Cuplikan Halaman ->
· · ·

Apa yang Tak Terlihat dari “yang Lain”
dalam Karya “Meraut Dalam yang Lain”
oleh : Gatari Surya Kusuma
“Ternyata memang diri kita sendiri adalah organisasi yang juga perlu diatur”. Itulah perkataan Ragil yang terngiang dalam pikiran saya ketika selesai berbincang dengan Ragil dan mulai untuk menentukan arah tulisan saya.
Karya yang berjudul “Meraut Dalam yang Lain” adalah karya fotografi staging atau karya fotografi yang memanggungkan
subyek foto dengan kesadaran berkarya. Subyek utama dalam foto adalah dirinya sendiri yang mengenakan pakaian milik orang lain. Ia mengajak kurang lebih seratus orang untuk berpartisipasi meminjamkan baju agar Ragil kenakan lalu ia bercermin dan berfoto. Foto yang diambil adalah proyeksi diri Ragil ke cermin.
Ragil membagikan pengalamannya ketika ia berkeinginan untuk mengumpulkan 183 foto dalam waktu 11 bulan yang harus berubah menjadi 153 foto. Tentu saja perubahan angka ini telah melalui pertimbangan yang tidak sebentar. Ia harus bergulat dengan egonya yang ingin menghasilkan sebuah karya terbaik. Jadi, proses menentukan 153 foto ini salah satu hal penting untuk dicatat dan dipelajari lebih dalam guna mengetahui bagaimana Ragil bekerja dalam penciptaan karya seninya. Ini adalah salah satu proses pengaturan diri yang disebut dalam kutipan Ragil, “ternyata memang diri kita adalah organisasi yang juga perlu diatur”.
Dari sini kami sepakat akan melihat tubuh Ragil tidak hanya ada Ragil, melainkan membongkarnya satu per satu. Mulai dari ego, representasi, hingga bahasa visual yang muncul dari performativitasnya sebagai Ragil secara sadar maupun tidak sadar–selanjutnya akan menjadi petunjuk untuk menemukan makna “yang Lain” dalam karya berjudul “Meraut Dalam yang Lain”.
Masa Transisi
Ragil memulai karir keseniannya dari pengalamannya sebagai mahasiswa di Institut Kesenian Jakarta pada tahun 2010 jurusan Seni Rupa, Grafis Murni. Ia banyak menguji coba medium kekaryaannya. Mulai dari cetak saring, video hingga performance. Hingga ia tergabung ke dalam sebuah organisasi yang memiliki fokus untuk mengulik media dan film yaitu Forum Lenteng di Lenteng Agung, Jakarta Selatan, DKI Jakarta.

· · ·

Cuplikan Data ->
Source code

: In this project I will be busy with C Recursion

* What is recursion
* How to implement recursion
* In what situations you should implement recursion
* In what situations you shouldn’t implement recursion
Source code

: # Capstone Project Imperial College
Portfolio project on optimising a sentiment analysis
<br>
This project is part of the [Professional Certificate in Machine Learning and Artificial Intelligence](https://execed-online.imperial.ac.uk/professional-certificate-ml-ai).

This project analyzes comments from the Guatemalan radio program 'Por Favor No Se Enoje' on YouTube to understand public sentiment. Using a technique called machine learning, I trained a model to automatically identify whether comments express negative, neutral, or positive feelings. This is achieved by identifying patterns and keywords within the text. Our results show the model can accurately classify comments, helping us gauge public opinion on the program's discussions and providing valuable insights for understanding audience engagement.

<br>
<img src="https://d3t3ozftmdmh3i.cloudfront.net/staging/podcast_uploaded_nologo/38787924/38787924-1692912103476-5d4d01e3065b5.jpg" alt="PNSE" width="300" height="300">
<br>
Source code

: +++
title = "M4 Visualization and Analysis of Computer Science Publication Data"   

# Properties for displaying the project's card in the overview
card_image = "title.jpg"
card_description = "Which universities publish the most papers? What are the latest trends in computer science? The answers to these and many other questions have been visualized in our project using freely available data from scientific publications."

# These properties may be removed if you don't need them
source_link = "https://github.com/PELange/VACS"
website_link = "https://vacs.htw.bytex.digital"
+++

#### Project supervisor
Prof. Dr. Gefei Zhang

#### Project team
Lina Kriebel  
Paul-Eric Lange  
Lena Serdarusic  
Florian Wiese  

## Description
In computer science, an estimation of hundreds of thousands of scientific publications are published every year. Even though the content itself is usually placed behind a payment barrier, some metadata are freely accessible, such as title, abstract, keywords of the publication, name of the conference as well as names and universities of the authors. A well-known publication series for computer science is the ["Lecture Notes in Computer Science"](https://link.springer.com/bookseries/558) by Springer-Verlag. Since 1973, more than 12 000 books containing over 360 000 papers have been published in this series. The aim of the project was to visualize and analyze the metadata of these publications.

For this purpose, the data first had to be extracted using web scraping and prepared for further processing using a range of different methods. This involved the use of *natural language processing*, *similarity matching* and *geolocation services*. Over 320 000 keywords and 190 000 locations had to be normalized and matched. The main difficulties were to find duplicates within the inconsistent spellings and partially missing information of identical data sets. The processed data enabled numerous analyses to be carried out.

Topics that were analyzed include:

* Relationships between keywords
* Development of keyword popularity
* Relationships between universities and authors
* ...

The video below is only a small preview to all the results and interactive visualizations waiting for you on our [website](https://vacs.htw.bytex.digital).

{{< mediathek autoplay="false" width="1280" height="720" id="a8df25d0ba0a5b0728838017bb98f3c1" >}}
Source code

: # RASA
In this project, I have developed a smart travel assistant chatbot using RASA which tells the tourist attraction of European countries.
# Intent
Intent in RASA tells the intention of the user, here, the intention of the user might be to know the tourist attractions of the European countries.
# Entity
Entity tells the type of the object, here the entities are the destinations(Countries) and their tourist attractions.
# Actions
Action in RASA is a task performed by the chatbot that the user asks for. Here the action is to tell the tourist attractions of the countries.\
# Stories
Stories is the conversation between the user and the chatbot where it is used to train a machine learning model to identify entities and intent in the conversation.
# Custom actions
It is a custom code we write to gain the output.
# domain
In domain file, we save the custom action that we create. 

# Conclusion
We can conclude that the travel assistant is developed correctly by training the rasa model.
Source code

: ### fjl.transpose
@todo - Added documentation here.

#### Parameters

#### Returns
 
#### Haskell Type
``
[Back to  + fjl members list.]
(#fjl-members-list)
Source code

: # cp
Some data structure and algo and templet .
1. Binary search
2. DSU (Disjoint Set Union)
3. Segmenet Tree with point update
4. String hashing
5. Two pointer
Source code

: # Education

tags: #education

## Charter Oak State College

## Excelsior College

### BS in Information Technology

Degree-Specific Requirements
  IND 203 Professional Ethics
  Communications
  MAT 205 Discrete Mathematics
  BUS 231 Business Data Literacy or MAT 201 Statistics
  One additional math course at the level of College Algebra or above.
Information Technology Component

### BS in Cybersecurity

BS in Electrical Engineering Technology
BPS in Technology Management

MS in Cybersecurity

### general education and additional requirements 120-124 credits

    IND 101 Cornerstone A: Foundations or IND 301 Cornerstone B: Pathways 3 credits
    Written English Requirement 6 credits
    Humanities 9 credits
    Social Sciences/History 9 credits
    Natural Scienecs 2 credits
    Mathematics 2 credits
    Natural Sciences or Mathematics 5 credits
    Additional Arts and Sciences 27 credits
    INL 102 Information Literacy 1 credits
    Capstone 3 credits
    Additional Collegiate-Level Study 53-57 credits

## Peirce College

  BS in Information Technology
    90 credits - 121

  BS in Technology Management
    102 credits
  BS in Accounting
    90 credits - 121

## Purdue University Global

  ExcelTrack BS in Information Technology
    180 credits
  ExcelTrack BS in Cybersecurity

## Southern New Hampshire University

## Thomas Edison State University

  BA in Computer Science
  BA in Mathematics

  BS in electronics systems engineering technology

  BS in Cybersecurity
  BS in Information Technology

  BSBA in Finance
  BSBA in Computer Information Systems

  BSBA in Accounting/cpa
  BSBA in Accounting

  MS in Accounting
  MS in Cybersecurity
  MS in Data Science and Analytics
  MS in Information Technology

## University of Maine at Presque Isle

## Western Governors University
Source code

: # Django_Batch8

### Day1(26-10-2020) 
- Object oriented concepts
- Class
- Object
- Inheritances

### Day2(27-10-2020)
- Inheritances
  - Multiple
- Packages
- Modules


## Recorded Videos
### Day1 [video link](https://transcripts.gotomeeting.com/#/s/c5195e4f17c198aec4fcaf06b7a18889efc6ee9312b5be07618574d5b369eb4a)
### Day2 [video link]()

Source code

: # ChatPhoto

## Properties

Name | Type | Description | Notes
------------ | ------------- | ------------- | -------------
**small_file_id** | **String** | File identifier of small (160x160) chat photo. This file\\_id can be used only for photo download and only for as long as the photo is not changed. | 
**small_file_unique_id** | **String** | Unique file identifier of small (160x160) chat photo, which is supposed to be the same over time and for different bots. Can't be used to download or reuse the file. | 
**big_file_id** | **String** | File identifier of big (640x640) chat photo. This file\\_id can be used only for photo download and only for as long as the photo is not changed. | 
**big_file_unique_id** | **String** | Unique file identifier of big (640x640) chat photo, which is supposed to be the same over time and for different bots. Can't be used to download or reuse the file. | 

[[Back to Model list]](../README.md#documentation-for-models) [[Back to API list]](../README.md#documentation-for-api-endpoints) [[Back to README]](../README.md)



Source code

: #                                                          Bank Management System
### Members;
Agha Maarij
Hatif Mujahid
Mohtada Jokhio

· · ·

Tugas Dikerjakan ->
1: Tuliskan ulang bagian dari tulisan tentang karya Ragil, mulai dari "oleh : Gatari" dan terus sampai "Ragil ke cermin.".
2: Menurut tulisan tentang karya Ragil, berapa jumlah foto yang awalnya ingin Ragil kumpulkan dalam waktu 11 bulan?

Jawaban Soal ->
1:
oleh : Gatari Surya Kusuma
“Ternyata memang diri kita sendiri adalah organisasi yang juga perlu diatur”. Itulah perkataan Ragil yang terngiang dalam pikiran saya ketika selesai berbincang dengan Ragil dan mulai untuk menentukan arah tulisan saya.
Karya yang berjudul “Meraut Dalam yang Lain” adalah karya fotografi staging atau karya fotografi yang memanggungkan
subyek foto dengan kesadaran berkarya. Subyek utama dalam foto adalah dirinya sendiri yang mengenakan pakaian milik orang lain. Ia mengajak kurang lebih seratus orang untuk berpartisipasi meminjamkan baju agar Ragil kenakan lalu ia bercermin dan berfoto. Foto yang diambil adalah proyeksi diri Ragil ke cermin.

2: 183 foto.